Sebenarnya, di balik sikap kasarnya, Anj cukup perhatian. Seminggu sekali, ia mengantar jemput aku dengan mobilnya. Rutenya seputar tempat kosku, kampusku, dan kantornya. Kadang teman-temanku juga diajak, asal uang bensin dan servis mobil ditanggung kami semua. Kasarnya, ia cukup perhitungan. Karena uang sakuku terbatas, tak jarang aku menggadaikan perhiasan dan pinjam uang ke orang lain.
Akhir tahun 2010 lalu, Anj sempat memintaku melunasi pajak mobil yang sering dipakainya untuk mengantar jemput aku. Kejadian ini ditambah dengan rasa cemburunya yang membabi buta. Semua itu semakin memicuku untuk kembali minta putus. Tak terima dengan keputusanku, Anj minta bertemu.

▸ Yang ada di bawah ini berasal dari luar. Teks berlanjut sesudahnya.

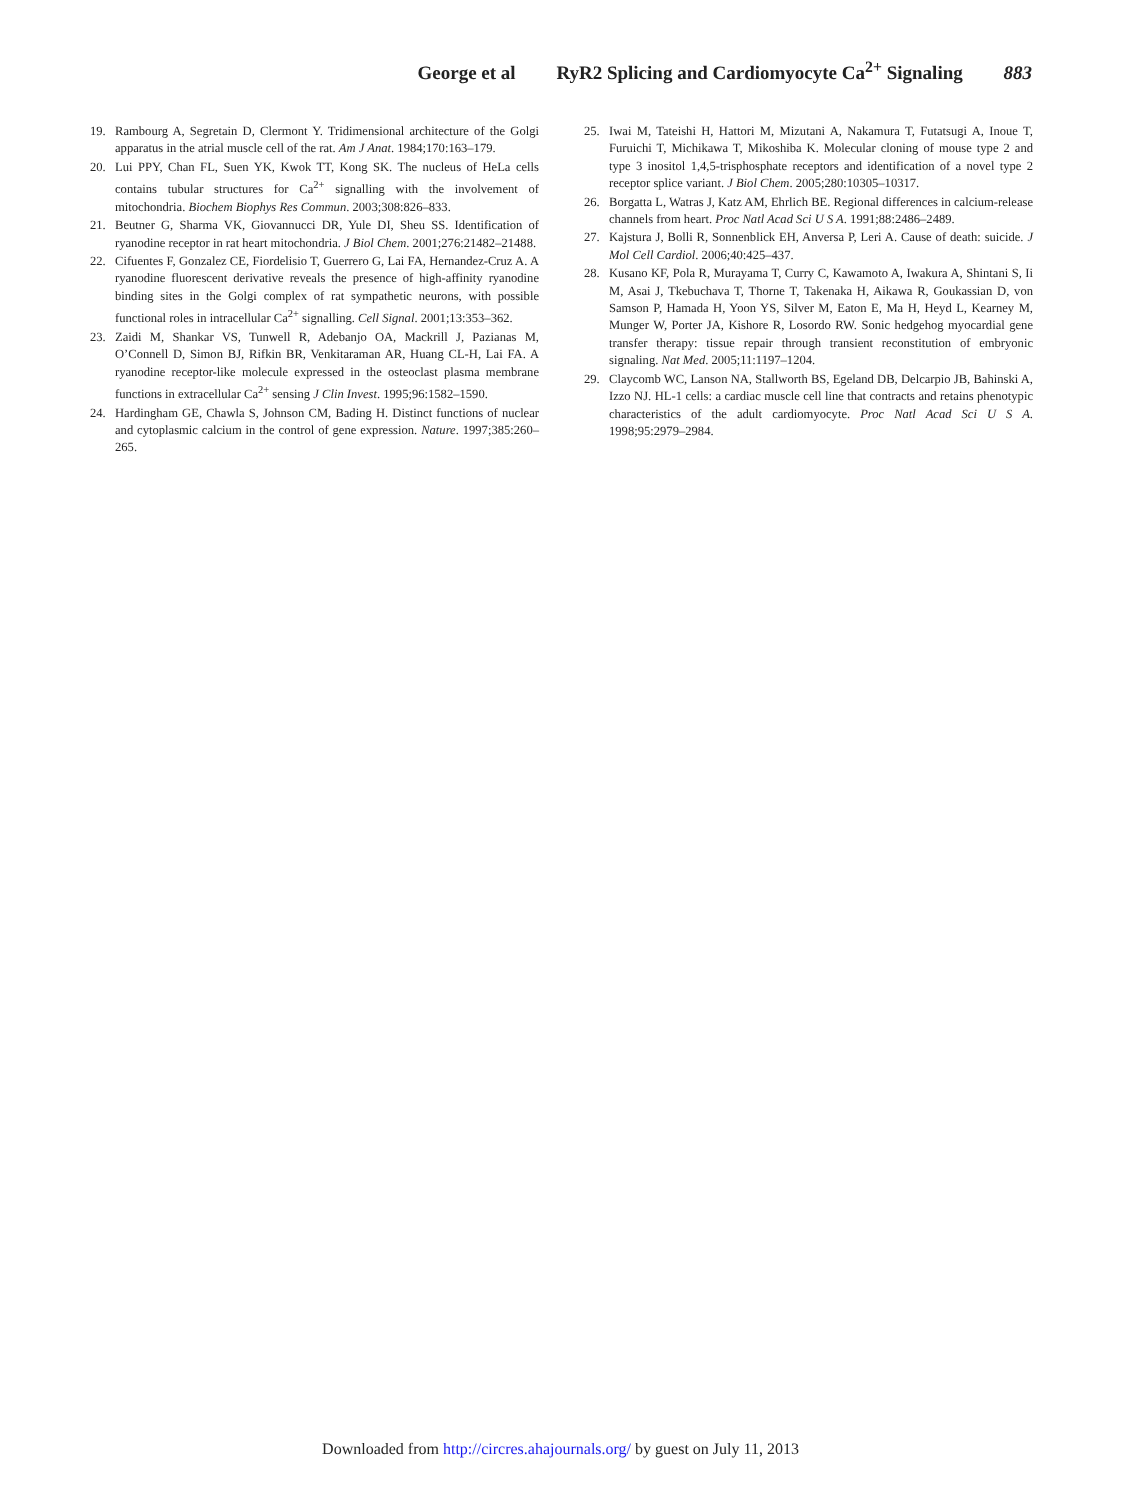George et al RyR2 Splicing and Cardiomyocyte Ca<sup>2+</sup> Signaling 883
19. Rambourg A, Segretain D, Clermont Y. Tridimensional architecture of the Golgi apparatus in the atrial muscle cell of the rat. Am J Anat. 1984;170:163–179.
20. Lui PPY, Chan FL, Suen YK, Kwok TT, Kong SK. The nucleus of HeLa cells contains tubular structures for Ca<sup>2+</sup> signalling with the involvement of mitochondria. Biochem Biophys Res Commun. 2003;308:826–833.
21. Beutner G, Sharma VK, Giovannucci DR, Yule DI, Sheu SS. Identification of ryanodine receptor in rat heart mitochondria. J Biol Chem. 2001;276:21482–21488.
22. Cifuentes F, Gonzalez CE, Fiordelisio T, Guerrero G, Lai FA, Hernandez-Cruz A. A ryanodine fluorescent derivative reveals the presence of high-affinity ryanodine binding sites in the Golgi complex of rat sympathetic neurons, with possible functional roles in intracellular Ca<sup>2+</sup> signalling. Cell Signal. 2001;13:353–362.
23. Zaidi M, Shankar VS, Tunwell R, Adebanjo OA, Mackrill J, Pazianas M, O’Connell D, Simon BJ, Rifkin BR, Venkitaraman AR, Huang CL-H, Lai FA. A ryanodine receptor-like molecule expressed in the osteoclast plasma membrane functions in extracellular Ca<sup>2+</sup> sensing J Clin Invest. 1995;96:1582–1590.
24. Hardingham GE, Chawla S, Johnson CM, Bading H. Distinct functions of nuclear and cytoplasmic calcium in the control of gene expression. Nature. 1997;385:260–265.
25. Iwai M, Tateishi H, Hattori M, Mizutani A, Nakamura T, Futatsugi A, Inoue T, Furuichi T, Michikawa T, Mikoshiba K. Molecular cloning of mouse type 2 and type 3 inositol 1,4,5-trisphosphate receptors and identification of a novel type 2 receptor splice variant. J Biol Chem. 2005;280:10305–10317.
26. Borgatta L, Watras J, Katz AM, Ehrlich BE. Regional differences in calcium-release channels from heart. Proc Natl Acad Sci U S A. 1991;88:2486–2489.
27. Kajstura J, Bolli R, Sonnenblick EH, Anversa P, Leri A. Cause of death: suicide. J Mol Cell Cardiol. 2006;40:425–437.
28. Kusano KF, Pola R, Murayama T, Curry C, Kawamoto A, Iwakura A, Shintani S, Ii M, Asai J, Tkebuchava T, Thorne T, Takenaka H, Aikawa R, Goukassian D, von Samson P, Hamada H, Yoon YS, Silver M, Eaton E, Ma H, Heyd L, Kearney M, Munger W, Porter JA, Kishore R, Losordo RW. Sonic hedgehog myocardial gene transfer therapy: tissue repair through transient reconstitution of embryonic signaling. Nat Med. 2005;11:1197–1204.
29. Claycomb WC, Lanson NA, Stallworth BS, Egeland DB, Delcarpio JB, Bahinski A, Izzo NJ. HL-1 cells: a cardiac muscle cell line that contracts and retains phenotypic characteristics of the adult cardiomyocyte. Proc Natl Acad Sci U S A. 1998;95:2979–2984.
Downloaded from http://circres.ahajournals.org/ by guest on July 11, 2013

Aku ingat betul, hari itu tanggal 22 November 2010, ia menemuiku di kos sepulang aku kuliah. Ia masuk ke kamarku, segera menutup pintu, dan langsung menyerangku dengan kata-kata menyakitkan. Aku dibilang anak haram dan keluargaku bukanlah orang baik-baik. Aku diam saja dan berusaha agar tak terpancing emosi. Merasa tak dipedulikan, Anj malah memaksa mencium, memeluk, dan menyentuh dadaku. Kepalang kesal, aku membela diri dengan mendorong dan mencakar tangannya sambil menyuruhnya ke luar kamar.

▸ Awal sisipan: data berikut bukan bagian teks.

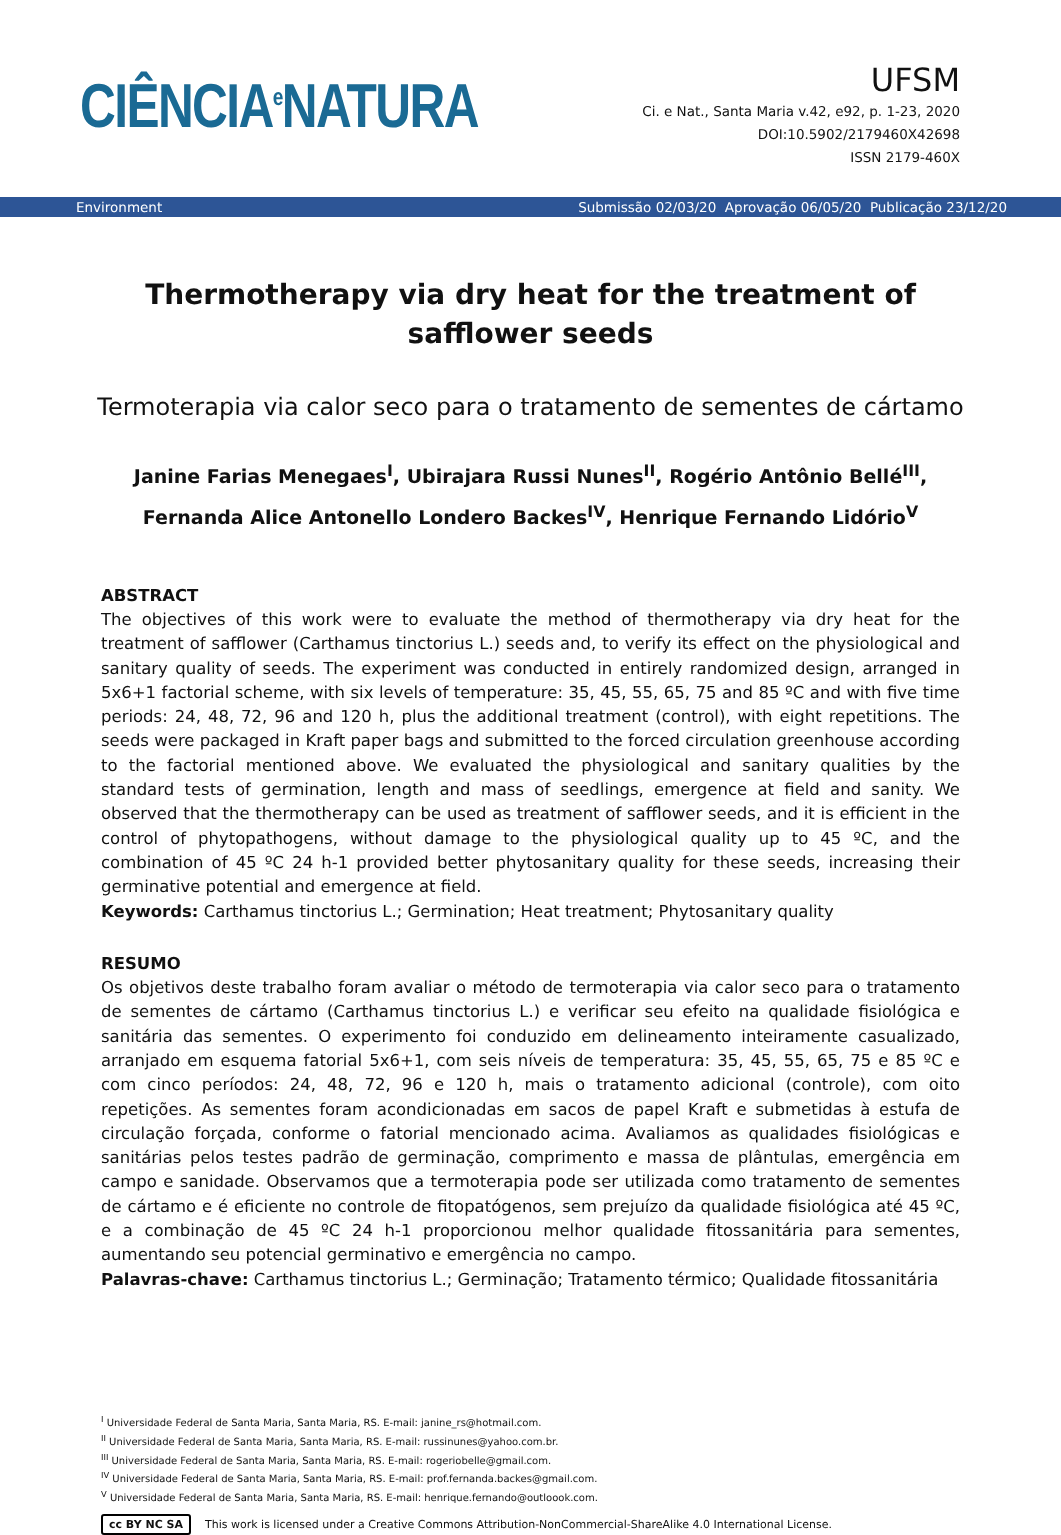CIÊNCIA<sup>e</sup>NATURA
UFSM
Ci. e Nat., Santa Maria v.42, e92, p. 1-23, 2020
DOI:10.5902/2179460X42698
ISSN 2179-460X
Environment Submissão 02/03/20 Aprovação 06/05/20 Publicação 23/12/20
Thermotherapy via dry heat for the treatment of safflower seeds
Termoterapia via calor seco para o tratamento de sementes de cártamo
Janine Farias Menegaes<sup>I</sup>, Ubirajara Russi Nunes<sup>II</sup>, Rogério Antônio Bellé<sup>III</sup>,
Fernanda Alice Antonello Londero Backes<sup>IV</sup>, Henrique Fernando Lidório<sup>V</sup>
ABSTRACT
The objectives of this work were to evaluate the method of thermotherapy via dry heat for the treatment of safflower (Carthamus tinctorius L.) seeds and, to verify its effect on the physiological and sanitary quality of seeds. The experiment was conducted in entirely randomized design, arranged in 5x6+1 factorial scheme, with six levels of temperature: 35, 45, 55, 65, 75 and 85 ºC and with five time periods: 24, 48, 72, 96 and 120 h, plus the additional treatment (control), with eight repetitions. The seeds were packaged in Kraft paper bags and submitted to the forced circulation greenhouse according to the factorial mentioned above. We evaluated the physiological and sanitary qualities by the standard tests of germination, length and mass of seedlings, emergence at field and sanity. We observed that the thermotherapy can be used as treatment of safflower seeds, and it is efficient in the control of phytopathogens, without damage to the physiological quality up to 45 ºC, and the combination of 45 ºC 24 h-1 provided better phytosanitary quality for these seeds, increasing their germinative potential and emergence at field.
Keywords: Carthamus tinctorius L.; Germination; Heat treatment; Phytosanitary quality
RESUMO
Os objetivos deste trabalho foram avaliar o método de termoterapia via calor seco para o tratamento de sementes de cártamo (Carthamus tinctorius L.) e verificar seu efeito na qualidade fisiológica e sanitária das sementes. O experimento foi conduzido em delineamento inteiramente casualizado, arranjado em esquema fatorial 5x6+1, com seis níveis de temperatura: 35, 45, 55, 65, 75 e 85 ºC e com cinco períodos: 24, 48, 72, 96 e 120 h, mais o tratamento adicional (controle), com oito repetições. As sementes foram acondicionadas em sacos de papel Kraft e submetidas à estufa de circulação forçada, conforme o fatorial mencionado acima. Avaliamos as qualidades fisiológicas e sanitárias pelos testes padrão de germinação, comprimento e massa de plântulas, emergência em campo e sanidade. Observamos que a termoterapia pode ser utilizada como tratamento de sementes de cártamo e é eficiente no controle de fitopatógenos, sem prejuízo da qualidade fisiológica até 45 ºC, e a combinação de 45 ºC 24 h-1 proporcionou melhor qualidade fitossanitária para sementes, aumentando seu potencial germinativo e emergência no campo.
Palavras-chave: Carthamus tinctorius L.; Germinação; Tratamento térmico; Qualidade fitossanitária
<sup>I</sup> Universidade Federal de Santa Maria, Santa Maria, RS. E-mail: janine_rs@hotmail.com.
<sup>II</sup> Universidade Federal de Santa Maria, Santa Maria, RS. E-mail: russinunes@yahoo.com.br.
<sup>III</sup> Universidade Federal de Santa Maria, Santa Maria, RS. E-mail: rogeriobelle@gmail.com.
<sup>IV</sup> Universidade Federal de Santa Maria, Santa Maria, RS. E-mail: prof.fernanda.backes@gmail.com.
<sup>V</sup> Universidade Federal de Santa Maria, Santa Maria, RS. E-mail: henrique.fernando@outloook.com.
cc BY NC SA This work is licensed under a Creative Commons Attribution-NonCommercial-ShareAlike 4.0 International License.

Terbakar api cemburu akan adanya pihak ketiga, Anj memaksa melihat isi telepon genggamku. Merasa privasiku terlanggar, kami berebut telepon genggam dan bertengkar. Karena terus dikasari, aku mengancam akan menyiramnya dengan air panas. Ia cuek. Mendapat reaksi demikian, aku spontan menyiramkan gelas berisi air panas dari dispenser ke wajahnya, sambil teriak minta tolong. Ia kaget dan akhirnya ke luar kamar. Kami lantas dilerai pamanku yang kebetulan sedang berada di rumah yang letaknya dekat dengan kosku.